Jenkins suggested a few clever spaces for the mix: the front hall powder room would be a two-room affair, with a beautifully colorful washroom opening into a water closet, providing extra privacy when the house is full of guests; and the first-floor master bedroom would open to the front hall through a vestibule, also for privacy’s sake.
Jenkins would also design spaces for the Livingstons’ collections of family heirlooms, including a pair of miniature rooms built by Livingston’s grandmother. Showcased in lighted shelves behind glass in the family room, the exquisite miniatures are part of a collection of eight; four of which are at the Art Institute of Chicago. A four-piece set of beaded, needlepoint samplers, handed down through the family, are handsomely hung in the front hall off the master suite, and inherited oil paintings hang in the living room.
The formal interior design choices include silk brocade upholstery, gilded frames and dramatic faux finishes in the dining room and living room. The master suite is swathed in beautiful yellow fabrics and cream upholstery, and lit by antique lamps and a gleaming crystal chandelier.
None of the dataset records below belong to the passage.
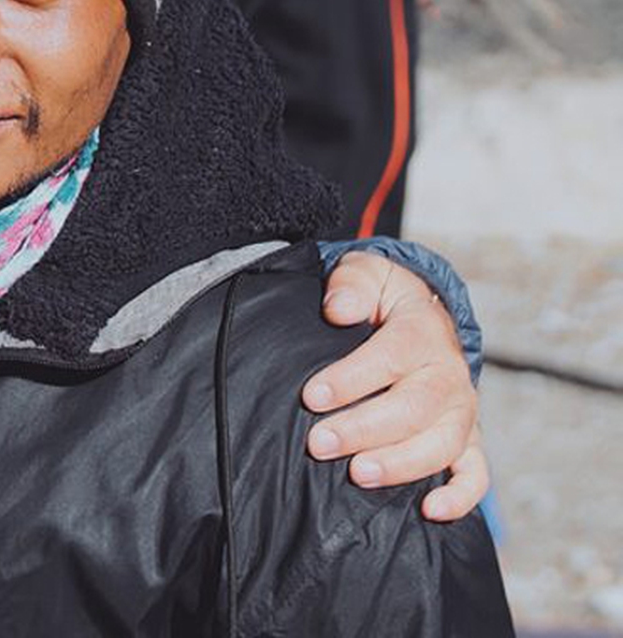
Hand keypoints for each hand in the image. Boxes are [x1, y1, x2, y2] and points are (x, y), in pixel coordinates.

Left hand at [302, 251, 485, 520]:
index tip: (311, 397)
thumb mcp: (366, 275)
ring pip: (441, 444)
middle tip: (320, 444)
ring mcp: (461, 411)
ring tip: (359, 474)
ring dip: (401, 463)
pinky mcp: (467, 440)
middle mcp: (448, 375)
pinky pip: (476, 473)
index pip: (390, 357)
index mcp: (422, 332)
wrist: (421, 316)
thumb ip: (351, 285)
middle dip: (364, 429)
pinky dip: (461, 496)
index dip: (350, 379)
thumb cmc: (383, 299)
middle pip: (414, 408)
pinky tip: (431, 510)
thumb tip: (338, 309)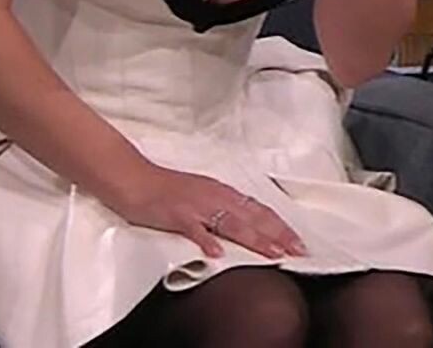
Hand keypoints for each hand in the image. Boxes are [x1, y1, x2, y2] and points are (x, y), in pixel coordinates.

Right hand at [108, 164, 308, 259]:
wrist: (134, 178)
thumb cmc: (166, 189)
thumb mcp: (202, 196)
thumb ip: (222, 210)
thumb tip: (245, 224)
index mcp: (223, 193)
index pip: (259, 211)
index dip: (280, 226)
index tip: (298, 242)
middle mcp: (215, 197)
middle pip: (253, 217)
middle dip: (278, 235)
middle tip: (298, 251)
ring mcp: (197, 206)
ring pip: (232, 224)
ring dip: (255, 239)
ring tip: (273, 253)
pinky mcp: (176, 215)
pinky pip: (194, 229)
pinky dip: (207, 241)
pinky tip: (218, 254)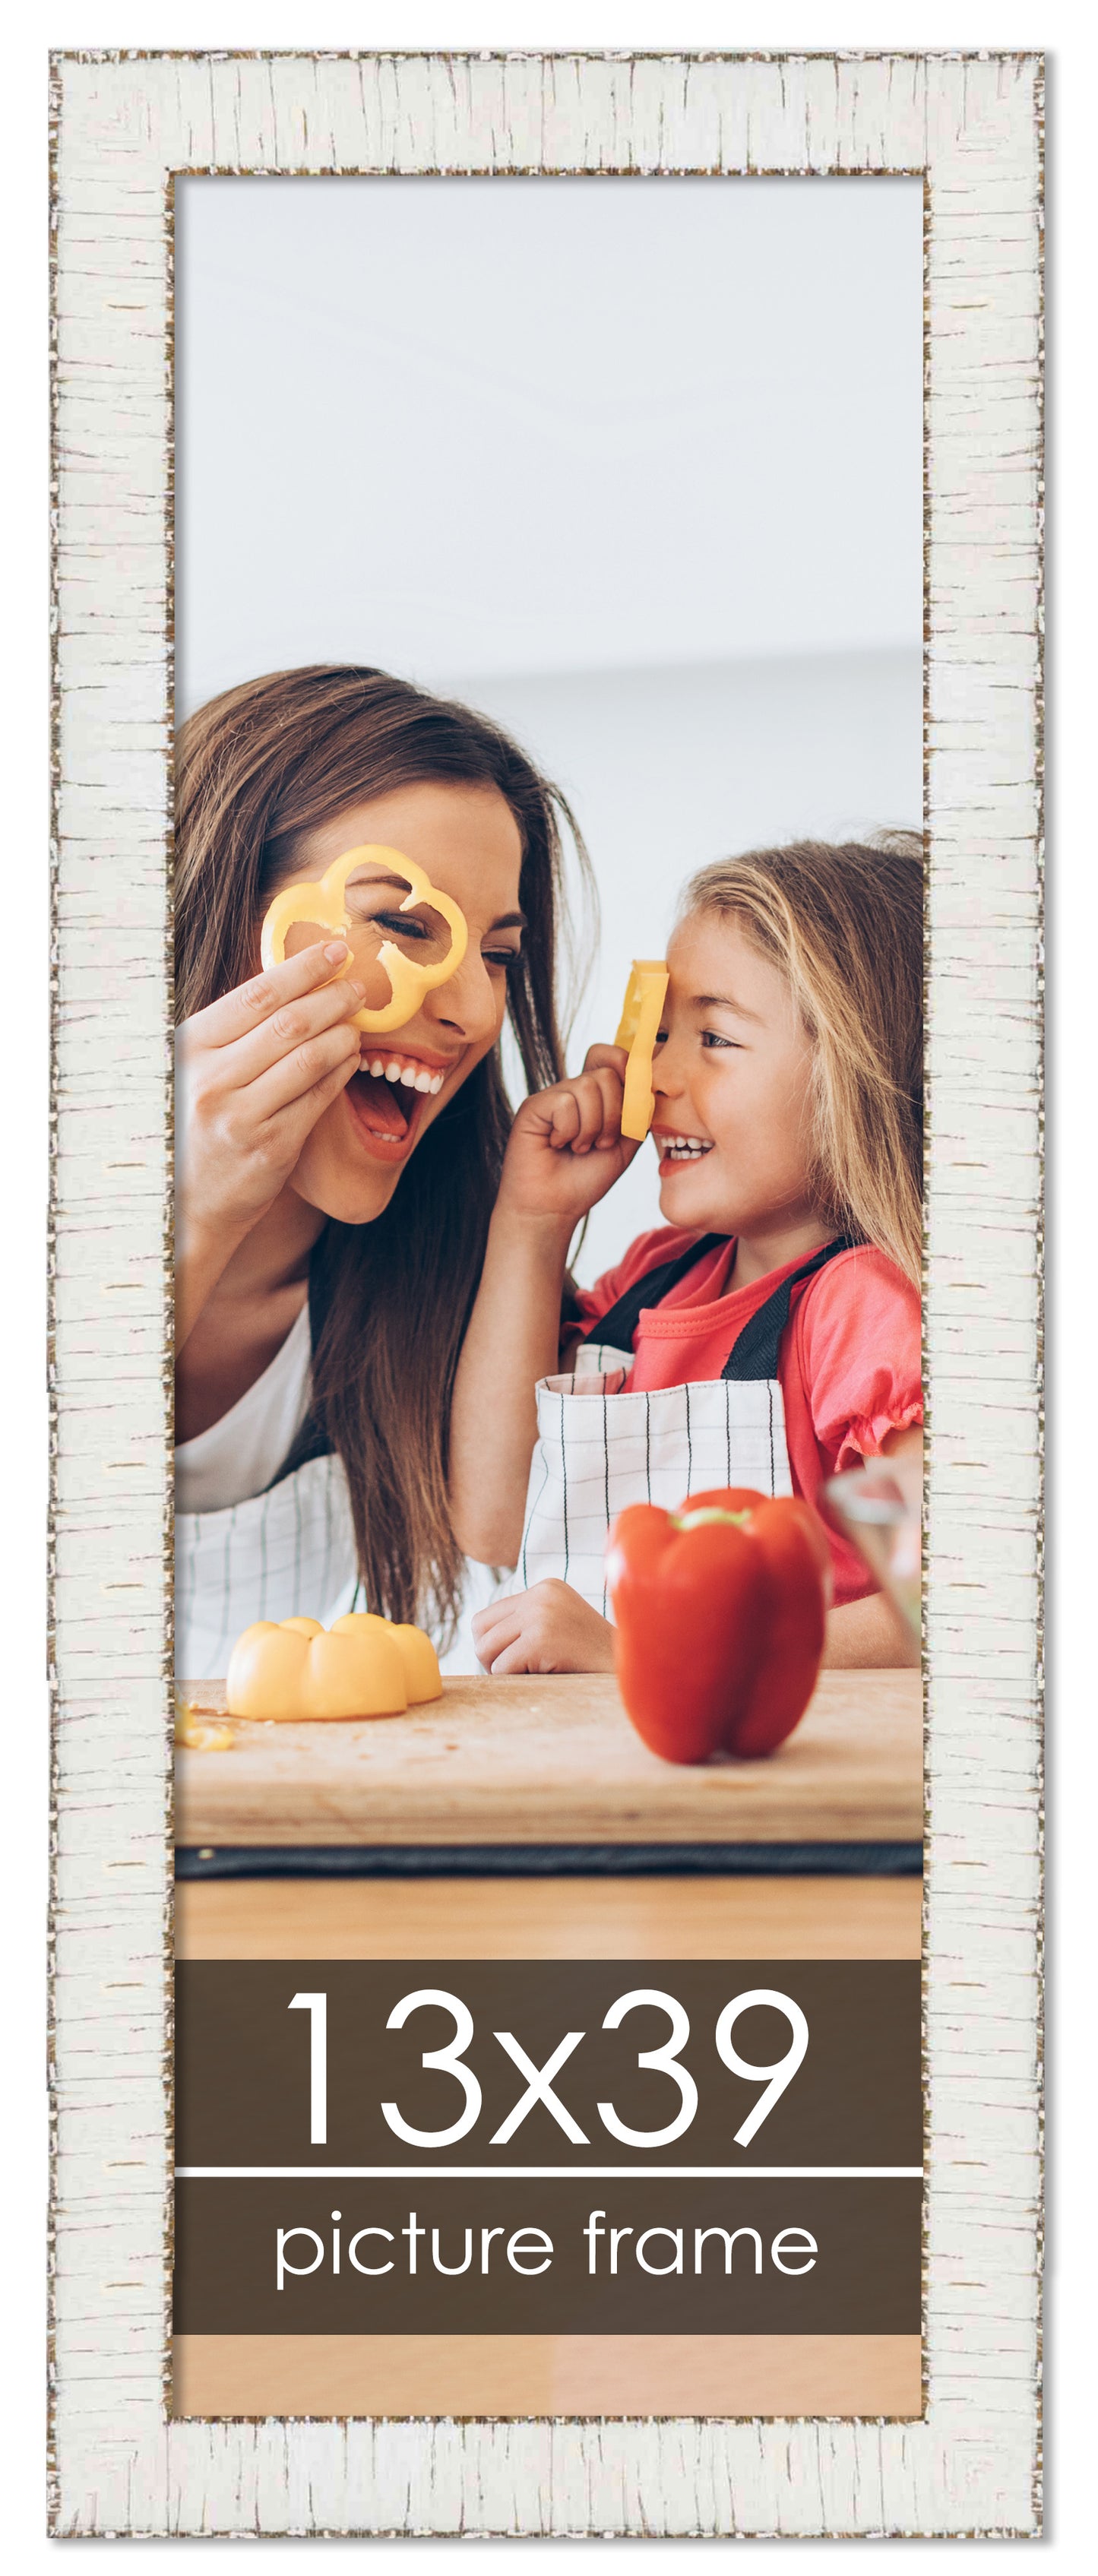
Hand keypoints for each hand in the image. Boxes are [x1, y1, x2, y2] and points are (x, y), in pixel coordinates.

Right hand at [175, 943, 365, 1340]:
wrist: (179, 1206)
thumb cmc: (188, 1126)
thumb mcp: (189, 1070)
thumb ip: (229, 1032)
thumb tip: (289, 982)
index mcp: (188, 1051)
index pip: (256, 996)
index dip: (302, 968)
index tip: (334, 950)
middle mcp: (211, 1081)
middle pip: (290, 1023)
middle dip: (333, 997)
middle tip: (358, 985)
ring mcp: (241, 1117)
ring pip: (310, 1059)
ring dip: (343, 1034)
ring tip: (357, 1021)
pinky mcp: (270, 1149)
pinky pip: (317, 1100)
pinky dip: (340, 1073)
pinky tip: (350, 1059)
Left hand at [472, 1579, 616, 1674]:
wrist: (635, 1672)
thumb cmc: (594, 1660)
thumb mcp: (560, 1625)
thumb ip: (526, 1623)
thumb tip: (477, 1640)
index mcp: (545, 1587)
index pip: (487, 1617)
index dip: (496, 1646)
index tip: (520, 1661)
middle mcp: (541, 1594)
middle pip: (480, 1631)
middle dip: (493, 1658)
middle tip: (523, 1672)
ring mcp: (541, 1615)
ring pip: (486, 1650)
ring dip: (504, 1671)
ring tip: (537, 1674)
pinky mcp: (541, 1639)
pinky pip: (501, 1669)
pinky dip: (516, 1682)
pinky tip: (547, 1678)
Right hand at [497, 1045, 639, 1228]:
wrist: (555, 1208)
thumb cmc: (586, 1178)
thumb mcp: (625, 1143)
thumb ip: (638, 1112)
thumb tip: (645, 1083)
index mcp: (595, 1095)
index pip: (613, 1056)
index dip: (628, 1069)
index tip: (633, 1103)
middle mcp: (572, 1090)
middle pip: (607, 1072)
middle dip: (613, 1114)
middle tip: (600, 1142)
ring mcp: (552, 1096)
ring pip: (587, 1086)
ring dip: (591, 1127)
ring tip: (579, 1147)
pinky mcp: (533, 1107)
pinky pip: (564, 1102)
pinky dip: (569, 1131)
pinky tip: (557, 1145)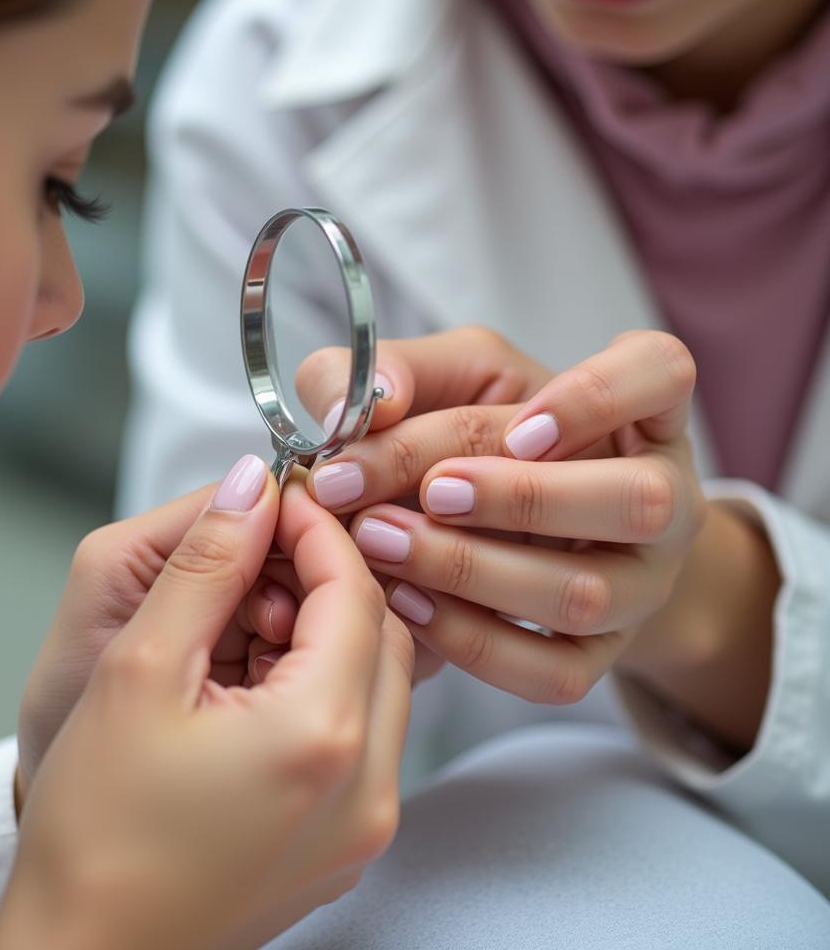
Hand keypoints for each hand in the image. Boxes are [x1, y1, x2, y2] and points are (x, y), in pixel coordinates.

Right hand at [0, 466, 414, 949]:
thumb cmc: (96, 833)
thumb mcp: (141, 669)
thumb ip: (207, 564)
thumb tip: (251, 488)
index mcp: (323, 738)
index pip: (354, 591)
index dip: (317, 531)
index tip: (279, 501)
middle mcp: (368, 788)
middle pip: (382, 634)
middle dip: (331, 577)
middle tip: (264, 555)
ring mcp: (365, 825)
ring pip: (380, 683)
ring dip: (330, 632)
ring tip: (252, 619)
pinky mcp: (346, 845)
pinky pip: (365, 735)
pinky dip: (329, 687)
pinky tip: (263, 680)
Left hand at [297, 328, 705, 706]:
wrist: (517, 530)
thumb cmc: (484, 438)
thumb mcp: (448, 382)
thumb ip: (401, 370)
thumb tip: (379, 402)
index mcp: (635, 408)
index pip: (662, 374)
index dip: (597, 397)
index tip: (518, 428)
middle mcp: (659, 495)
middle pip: (634, 499)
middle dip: (520, 497)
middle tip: (428, 492)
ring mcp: (639, 584)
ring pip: (586, 593)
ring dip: (473, 569)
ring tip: (382, 540)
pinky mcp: (599, 654)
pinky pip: (553, 671)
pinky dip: (470, 640)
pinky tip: (405, 603)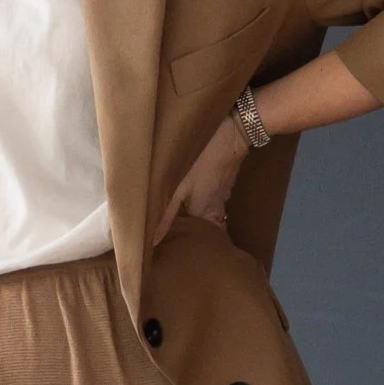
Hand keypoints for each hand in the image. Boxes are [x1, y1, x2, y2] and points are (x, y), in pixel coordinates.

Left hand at [154, 113, 248, 246]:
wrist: (232, 130)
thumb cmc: (202, 159)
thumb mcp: (177, 185)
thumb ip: (164, 213)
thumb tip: (151, 242)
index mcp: (206, 215)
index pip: (200, 241)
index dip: (187, 248)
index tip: (170, 254)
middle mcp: (216, 210)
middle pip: (203, 230)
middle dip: (189, 235)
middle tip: (168, 241)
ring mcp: (221, 195)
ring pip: (204, 214)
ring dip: (191, 219)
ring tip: (171, 223)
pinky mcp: (221, 183)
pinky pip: (207, 200)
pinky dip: (196, 204)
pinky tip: (184, 200)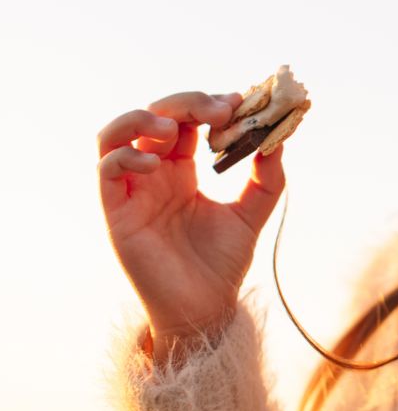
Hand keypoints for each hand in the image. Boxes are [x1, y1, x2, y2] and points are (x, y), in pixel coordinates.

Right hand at [97, 90, 285, 362]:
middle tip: (219, 111)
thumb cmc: (222, 263)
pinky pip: (107, 169)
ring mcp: (133, 190)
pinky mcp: (116, 211)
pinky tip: (157, 163)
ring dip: (144, 119)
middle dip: (186, 103)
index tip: (239, 102)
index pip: (187, 120)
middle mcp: (154, 174)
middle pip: (154, 115)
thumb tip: (278, 139)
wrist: (204, 307)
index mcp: (182, 169)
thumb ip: (267, 178)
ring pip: (116, 133)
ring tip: (176, 129)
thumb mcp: (253, 213)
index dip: (209, 104)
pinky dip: (127, 155)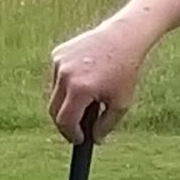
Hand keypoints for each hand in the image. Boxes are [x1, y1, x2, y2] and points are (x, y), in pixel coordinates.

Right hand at [47, 18, 148, 140]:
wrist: (123, 38)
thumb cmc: (125, 71)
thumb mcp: (121, 103)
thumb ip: (106, 125)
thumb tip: (94, 140)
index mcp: (80, 89)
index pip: (65, 120)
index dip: (71, 134)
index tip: (79, 140)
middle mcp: (65, 75)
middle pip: (54, 110)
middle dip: (65, 123)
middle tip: (77, 130)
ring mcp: (58, 63)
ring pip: (56, 94)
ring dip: (67, 102)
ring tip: (89, 99)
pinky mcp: (57, 53)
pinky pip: (57, 77)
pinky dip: (68, 84)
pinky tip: (85, 79)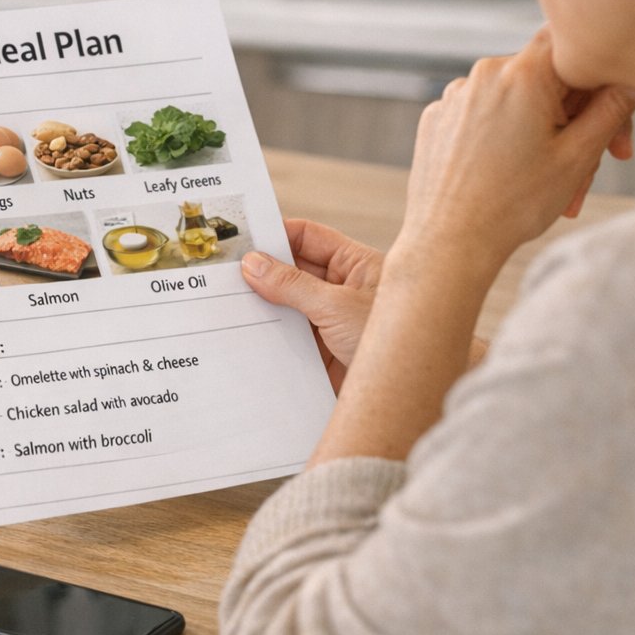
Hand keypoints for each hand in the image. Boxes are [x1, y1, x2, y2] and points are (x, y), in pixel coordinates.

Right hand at [241, 219, 384, 391]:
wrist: (408, 399)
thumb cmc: (395, 342)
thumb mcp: (337, 306)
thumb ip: (292, 285)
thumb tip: (254, 264)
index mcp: (355, 265)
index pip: (308, 238)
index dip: (276, 236)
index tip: (243, 241)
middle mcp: (343, 290)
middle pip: (294, 272)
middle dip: (263, 274)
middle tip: (226, 275)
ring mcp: (332, 322)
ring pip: (289, 307)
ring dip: (265, 308)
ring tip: (230, 306)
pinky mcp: (324, 353)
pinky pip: (291, 338)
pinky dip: (271, 338)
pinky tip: (248, 337)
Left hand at [397, 27, 634, 276]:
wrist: (448, 245)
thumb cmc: (514, 205)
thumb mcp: (579, 156)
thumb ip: (613, 108)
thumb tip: (633, 80)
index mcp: (520, 72)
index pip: (573, 46)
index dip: (600, 77)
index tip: (614, 118)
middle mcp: (481, 74)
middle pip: (546, 80)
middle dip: (577, 122)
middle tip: (598, 167)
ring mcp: (453, 97)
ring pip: (515, 104)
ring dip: (543, 138)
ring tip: (557, 190)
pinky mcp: (435, 120)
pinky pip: (482, 119)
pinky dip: (505, 143)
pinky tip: (513, 181)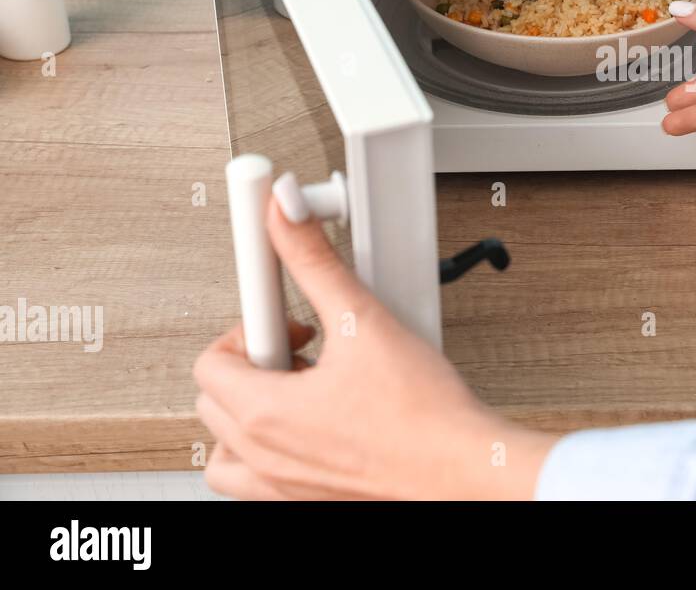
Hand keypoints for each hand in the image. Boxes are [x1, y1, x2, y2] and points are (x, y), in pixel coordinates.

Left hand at [194, 183, 555, 499]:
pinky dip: (271, 450)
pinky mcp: (309, 501)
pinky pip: (260, 480)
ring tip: (300, 388)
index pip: (211, 358)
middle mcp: (265, 456)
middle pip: (216, 398)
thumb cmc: (425, 416)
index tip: (279, 304)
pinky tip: (317, 422)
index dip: (251, 321)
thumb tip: (287, 214)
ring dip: (251, 412)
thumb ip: (317, 262)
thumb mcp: (365, 321)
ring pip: (229, 448)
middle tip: (304, 344)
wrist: (463, 469)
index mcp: (265, 414)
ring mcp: (283, 486)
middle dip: (256, 361)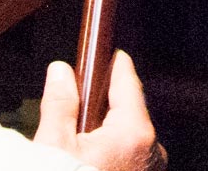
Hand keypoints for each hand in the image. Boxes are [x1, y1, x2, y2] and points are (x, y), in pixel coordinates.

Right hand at [34, 50, 164, 170]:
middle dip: (102, 102)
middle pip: (127, 106)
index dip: (110, 62)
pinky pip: (131, 153)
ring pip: (127, 131)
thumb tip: (61, 71)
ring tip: (78, 142)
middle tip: (76, 107)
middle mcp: (152, 148)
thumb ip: (59, 104)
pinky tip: (90, 158)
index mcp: (134, 132)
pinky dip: (113, 149)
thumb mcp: (55, 146)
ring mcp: (151, 166)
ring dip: (106, 129)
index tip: (100, 49)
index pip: (127, 79)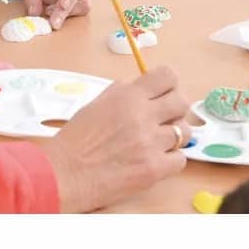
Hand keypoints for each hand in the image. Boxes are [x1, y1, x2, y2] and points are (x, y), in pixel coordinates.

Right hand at [39, 66, 191, 211]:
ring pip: (184, 131)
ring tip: (157, 141)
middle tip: (165, 118)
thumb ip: (122, 93)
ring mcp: (151, 143)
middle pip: (181, 102)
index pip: (167, 76)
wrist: (65, 172)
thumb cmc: (75, 140)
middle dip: (175, 109)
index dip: (169, 84)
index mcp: (127, 96)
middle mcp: (143, 116)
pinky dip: (171, 159)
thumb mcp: (97, 103)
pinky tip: (155, 159)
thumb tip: (143, 91)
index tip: (165, 92)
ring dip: (174, 135)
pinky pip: (180, 159)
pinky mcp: (154, 169)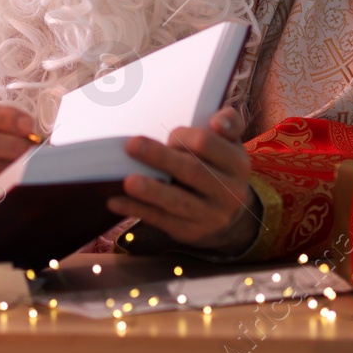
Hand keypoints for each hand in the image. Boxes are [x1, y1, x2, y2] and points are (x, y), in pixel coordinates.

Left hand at [107, 107, 261, 255]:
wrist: (230, 217)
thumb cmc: (219, 168)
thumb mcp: (230, 145)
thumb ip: (227, 124)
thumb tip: (218, 120)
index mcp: (237, 163)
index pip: (206, 143)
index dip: (183, 137)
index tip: (168, 135)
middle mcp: (229, 191)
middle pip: (192, 171)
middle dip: (160, 157)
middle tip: (131, 145)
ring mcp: (210, 215)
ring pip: (178, 201)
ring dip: (150, 191)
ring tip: (127, 181)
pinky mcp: (190, 232)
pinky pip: (161, 220)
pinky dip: (137, 210)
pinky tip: (116, 201)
But the home also manages to be practical and child-friendly where it needs to be. The mudroom area is comprised of three spaces off a slim hallway coming in from the garage: a tidy powder room; a cubby space for coats, backpacks and such; and a utility room. The latter holds laundry facilities plus a second refrigerator, freezer and oven that handle the overflow when the couple entertains.
The Livingstons were generous in sizing the rooms. The children’s bedrooms on the second floor are both big enough for homework desks and play areas (yet refreshingly void of TVs and computers). On the same floor are two guest rooms often filled with visiting friends and relatives.
The first room dimensions considered were for Janet’s closet, which is, well, enormous, and there is endless storage space in the basement. There is even an arts and crafts room with a vinyl tile floor off the basement playroom, perfect for fun, but messy, school projects.
Perhaps the most thoughtful aspect of the design is the trio of closets, stacked one above the other in the basement, foyer and second-floor hallway. They are of identical size— the exact dimensions required for an elevator shaft. “In case we or anyone in our family gets too old to climb the stairs or needs a wheelchair, we’ll be ready,” Janet says. “We plan on living here for a very long time.”